Reproduce the text of every record below word for word, line by line, with no changes.
_ _ _
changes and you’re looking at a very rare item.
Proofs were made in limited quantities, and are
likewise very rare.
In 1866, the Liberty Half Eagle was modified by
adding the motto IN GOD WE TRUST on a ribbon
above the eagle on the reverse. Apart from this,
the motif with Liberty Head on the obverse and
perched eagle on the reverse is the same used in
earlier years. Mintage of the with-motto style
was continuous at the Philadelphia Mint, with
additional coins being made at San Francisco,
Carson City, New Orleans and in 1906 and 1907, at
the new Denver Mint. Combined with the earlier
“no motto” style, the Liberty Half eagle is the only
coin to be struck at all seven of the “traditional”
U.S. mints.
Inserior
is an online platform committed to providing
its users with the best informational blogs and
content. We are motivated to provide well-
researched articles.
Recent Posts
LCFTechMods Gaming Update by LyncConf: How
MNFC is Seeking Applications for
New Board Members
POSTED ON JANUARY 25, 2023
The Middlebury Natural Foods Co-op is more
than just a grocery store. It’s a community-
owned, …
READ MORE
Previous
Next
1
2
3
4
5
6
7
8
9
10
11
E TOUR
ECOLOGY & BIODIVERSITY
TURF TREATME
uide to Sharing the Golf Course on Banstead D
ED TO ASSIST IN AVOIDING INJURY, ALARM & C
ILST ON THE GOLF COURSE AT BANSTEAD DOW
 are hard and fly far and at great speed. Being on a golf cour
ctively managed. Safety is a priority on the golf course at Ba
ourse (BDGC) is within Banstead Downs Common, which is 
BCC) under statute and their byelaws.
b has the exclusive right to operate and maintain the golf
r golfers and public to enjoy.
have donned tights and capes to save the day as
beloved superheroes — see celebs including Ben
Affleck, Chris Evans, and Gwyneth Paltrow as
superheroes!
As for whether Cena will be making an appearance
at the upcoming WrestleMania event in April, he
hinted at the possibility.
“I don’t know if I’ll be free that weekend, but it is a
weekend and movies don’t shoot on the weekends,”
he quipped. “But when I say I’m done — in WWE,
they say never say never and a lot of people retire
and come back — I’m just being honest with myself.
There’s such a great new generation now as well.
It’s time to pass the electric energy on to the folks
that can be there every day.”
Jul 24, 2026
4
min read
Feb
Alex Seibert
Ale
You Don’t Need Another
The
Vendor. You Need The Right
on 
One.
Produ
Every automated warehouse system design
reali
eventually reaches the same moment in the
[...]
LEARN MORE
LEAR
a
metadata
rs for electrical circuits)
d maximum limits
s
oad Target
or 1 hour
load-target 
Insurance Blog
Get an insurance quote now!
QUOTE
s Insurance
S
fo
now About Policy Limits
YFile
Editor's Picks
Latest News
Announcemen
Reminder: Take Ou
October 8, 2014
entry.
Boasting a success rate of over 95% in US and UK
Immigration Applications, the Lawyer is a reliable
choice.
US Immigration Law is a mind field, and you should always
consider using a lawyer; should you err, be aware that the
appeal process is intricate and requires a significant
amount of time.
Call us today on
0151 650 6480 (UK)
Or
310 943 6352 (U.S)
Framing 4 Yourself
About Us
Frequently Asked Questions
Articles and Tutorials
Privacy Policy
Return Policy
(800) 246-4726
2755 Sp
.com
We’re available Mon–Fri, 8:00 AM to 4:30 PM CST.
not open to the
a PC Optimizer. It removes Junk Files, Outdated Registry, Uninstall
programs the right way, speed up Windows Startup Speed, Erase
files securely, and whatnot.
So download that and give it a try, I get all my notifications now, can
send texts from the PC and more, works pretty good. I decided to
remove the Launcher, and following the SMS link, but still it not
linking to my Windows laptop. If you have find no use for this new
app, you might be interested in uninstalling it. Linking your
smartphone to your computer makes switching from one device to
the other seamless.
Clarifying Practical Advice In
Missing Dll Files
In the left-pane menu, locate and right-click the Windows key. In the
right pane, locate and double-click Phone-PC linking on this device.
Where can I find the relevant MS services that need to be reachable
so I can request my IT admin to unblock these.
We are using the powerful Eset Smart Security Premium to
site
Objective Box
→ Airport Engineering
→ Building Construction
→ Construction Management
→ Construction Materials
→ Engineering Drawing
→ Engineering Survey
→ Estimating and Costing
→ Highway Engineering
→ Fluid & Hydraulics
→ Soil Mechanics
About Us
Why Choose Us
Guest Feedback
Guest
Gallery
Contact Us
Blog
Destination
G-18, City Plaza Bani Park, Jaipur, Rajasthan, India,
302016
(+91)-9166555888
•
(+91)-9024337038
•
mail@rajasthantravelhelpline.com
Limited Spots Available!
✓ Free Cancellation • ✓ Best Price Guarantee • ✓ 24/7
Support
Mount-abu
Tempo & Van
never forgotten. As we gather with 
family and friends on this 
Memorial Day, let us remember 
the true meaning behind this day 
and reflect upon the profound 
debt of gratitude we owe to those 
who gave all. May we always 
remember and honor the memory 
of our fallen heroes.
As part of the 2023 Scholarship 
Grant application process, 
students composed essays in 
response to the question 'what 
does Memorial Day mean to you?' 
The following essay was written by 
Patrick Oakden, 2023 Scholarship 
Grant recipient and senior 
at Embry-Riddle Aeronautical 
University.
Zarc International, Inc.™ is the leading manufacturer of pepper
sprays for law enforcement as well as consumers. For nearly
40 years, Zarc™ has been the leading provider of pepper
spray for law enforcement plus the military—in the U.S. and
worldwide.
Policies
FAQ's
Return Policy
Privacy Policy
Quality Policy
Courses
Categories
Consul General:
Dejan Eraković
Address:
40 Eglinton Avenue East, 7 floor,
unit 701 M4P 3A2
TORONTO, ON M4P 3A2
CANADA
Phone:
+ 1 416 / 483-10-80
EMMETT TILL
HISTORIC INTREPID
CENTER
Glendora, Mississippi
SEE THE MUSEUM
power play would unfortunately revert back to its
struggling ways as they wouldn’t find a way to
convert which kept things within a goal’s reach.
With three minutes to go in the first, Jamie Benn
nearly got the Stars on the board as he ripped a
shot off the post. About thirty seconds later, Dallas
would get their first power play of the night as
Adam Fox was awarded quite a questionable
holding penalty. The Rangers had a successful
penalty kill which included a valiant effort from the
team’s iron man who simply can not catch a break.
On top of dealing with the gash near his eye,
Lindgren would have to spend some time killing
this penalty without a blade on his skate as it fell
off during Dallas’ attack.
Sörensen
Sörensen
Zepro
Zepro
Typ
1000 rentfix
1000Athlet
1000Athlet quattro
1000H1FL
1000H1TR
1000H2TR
_ _ _
Your solution:
changes and you’re looking at a very rare item.
Proofs were made in limited quantities, and are
likewise very rare.
In 1866, the Liberty Half Eagle was modified by
adding the motto IN GOD WE TRUST on a ribbon
above the eagle on the reverse. Apart from this,
the motif with Liberty Head on the obverse and
perched eagle on the reverse is the same used in
earlier years. Mintage of the with-motto style
was continuous at the Philadelphia Mint, with
additional coins being made at San Francisco,
Carson City, New Orleans and in 1906 and 1907, at
the new Denver Mint. Combined with the earlier
“no motto” style, the Liberty Half eagle is the only
coin to be struck at all seven of the “traditional”
U.S. mints.
Inserior
is an online platform committed to providing
its users with the best informational blogs and
content. We are motivated to provide well-
researched articles.
Recent Posts
LCFTechMods Gaming Update by LyncConf: How
MNFC is Seeking Applications for
New Board Members
POSTED ON JANUARY 25, 2023
The Middlebury Natural Foods Co-op is more
than just a grocery store. It’s a community-
owned, …
READ MORE
Previous
Next
1
2
3
4
5
6
7
8
9
10
11
E TOUR
ECOLOGY & BIODIVERSITY
TURF TREATME
uide to Sharing the Golf Course on Banstead D
ED TO ASSIST IN AVOIDING INJURY, ALARM & C
ILST ON THE GOLF COURSE AT BANSTEAD DOW
 are hard and fly far and at great speed. Being on a golf cour
ctively managed. Safety is a priority on the golf course at Ba
ourse (BDGC) is within Banstead Downs Common, which is 
BCC) under statute and their byelaws.
b has the exclusive right to operate and maintain the golf
r golfers and public to enjoy.
have donned tights and capes to save the day as
beloved superheroes — see celebs including Ben
Affleck, Chris Evans, and Gwyneth Paltrow as
superheroes!
As for whether Cena will be making an appearance
at the upcoming WrestleMania event in April, he
hinted at the possibility.
“I don’t know if I’ll be free that weekend, but it is a
weekend and movies don’t shoot on the weekends,”
he quipped. “But when I say I’m done — in WWE,
they say never say never and a lot of people retire
and come back — I’m just being honest with myself.
There’s such a great new generation now as well.
It’s time to pass the electric energy on to the folks
that can be there every day.”
Jul 24, 2026
4
min read
Feb
Alex Seibert
Ale
You Don’t Need Another
The
Vendor. You Need The Right
on 
One.
Produ
Every automated warehouse system design
reali
eventually reaches the same moment in the
[...]
LEARN MORE
LEAR
a
metadata
rs for electrical circuits)
d maximum limits
s
oad Target
or 1 hour
load-target 
Insurance Blog
Get an insurance quote now!
QUOTE
s Insurance
S
fo
now About Policy Limits
YFile
Editor's Picks
Latest News
Announcemen
Reminder: Take Ou
October 8, 2014
entry.
Boasting a success rate of over 95% in US and UK
Immigration Applications, the Lawyer is a reliable
choice.
US Immigration Law is a mind field, and you should always
consider using a lawyer; should you err, be aware that the
appeal process is intricate and requires a significant
amount of time.
Call us today on
0151 650 6480 (UK)
Or
310 943 6352 (U.S)
Framing 4 Yourself
About Us
Frequently Asked Questions
Articles and Tutorials
Privacy Policy
Return Policy
(800) 246-4726
2755 Sp
.com
We’re available Mon–Fri, 8:00 AM to 4:30 PM CST.
not open to the
a PC Optimizer. It removes Junk Files, Outdated Registry, Uninstall
programs the right way, speed up Windows Startup Speed, Erase
files securely, and whatnot.
So download that and give it a try, I get all my notifications now, can
send texts from the PC and more, works pretty good. I decided to
remove the Launcher, and following the SMS link, but still it not
linking to my Windows laptop. If you have find no use for this new
app, you might be interested in uninstalling it. Linking your
smartphone to your computer makes switching from one device to
the other seamless.
Clarifying Practical Advice In
Missing Dll Files
In the left-pane menu, locate and right-click the Windows key. In the
right pane, locate and double-click Phone-PC linking on this device.
Where can I find the relevant MS services that need to be reachable
so I can request my IT admin to unblock these.
We are using the powerful Eset Smart Security Premium to
site
Objective Box
→ Airport Engineering
→ Building Construction
→ Construction Management
→ Construction Materials
→ Engineering Drawing
→ Engineering Survey
→ Estimating and Costing
→ Highway Engineering
→ Fluid & Hydraulics
→ Soil Mechanics
About Us
Why Choose Us
Guest Feedback
Guest
Gallery
Contact Us
Blog
Destination
G-18, City Plaza Bani Park, Jaipur, Rajasthan, India,
302016
(+91)-9166555888
•
(+91)-9024337038
•
mail@rajasthantravelhelpline.com
Limited Spots Available!
✓ Free Cancellation • ✓ Best Price Guarantee • ✓ 24/7
Support
Mount-abu
Tempo & Van
never forgotten. As we gather with 
family and friends on this 
Memorial Day, let us remember 
the true meaning behind this day 
and reflect upon the profound 
debt of gratitude we owe to those 
who gave all. May we always 
remember and honor the memory 
of our fallen heroes.
As part of the 2023 Scholarship 
Grant application process, 
students composed essays in 
response to the question 'what 
does Memorial Day mean to you?' 
The following essay was written by 
Patrick Oakden, 2023 Scholarship 
Grant recipient and senior 
at Embry-Riddle Aeronautical 
University.
Zarc International, Inc.™ is the leading manufacturer of pepper
sprays for law enforcement as well as consumers. For nearly
40 years, Zarc™ has been the leading provider of pepper
spray for law enforcement plus the military—in the U.S. and
worldwide.
Policies
FAQ's
Return Policy
Privacy Policy
Quality Policy
Courses
Categories
Consul General:
Dejan Eraković
Address:
40 Eglinton Avenue East, 7 floor,
unit 701 M4P 3A2
TORONTO, ON M4P 3A2
CANADA
Phone:
+ 1 416 / 483-10-80
EMMETT TILL
HISTORIC INTREPID
CENTER
Glendora, Mississippi
SEE THE MUSEUM
power play would unfortunately revert back to its
struggling ways as they wouldn’t find a way to
convert which kept things within a goal’s reach.
With three minutes to go in the first, Jamie Benn
nearly got the Stars on the board as he ripped a
shot off the post. About thirty seconds later, Dallas
would get their first power play of the night as
Adam Fox was awarded quite a questionable
holding penalty. The Rangers had a successful
penalty kill which included a valiant effort from the
team’s iron man who simply can not catch a break.
On top of dealing with the gash near his eye,
Lindgren would have to spend some time killing
this penalty without a blade on his skate as it fell
off during Dallas’ attack.
Sörensen
Sörensen
Zepro
Zepro
Typ
1000 rentfix
1000Athlet
1000Athlet quattro
1000H1FL
1000H1TR
1000H2TR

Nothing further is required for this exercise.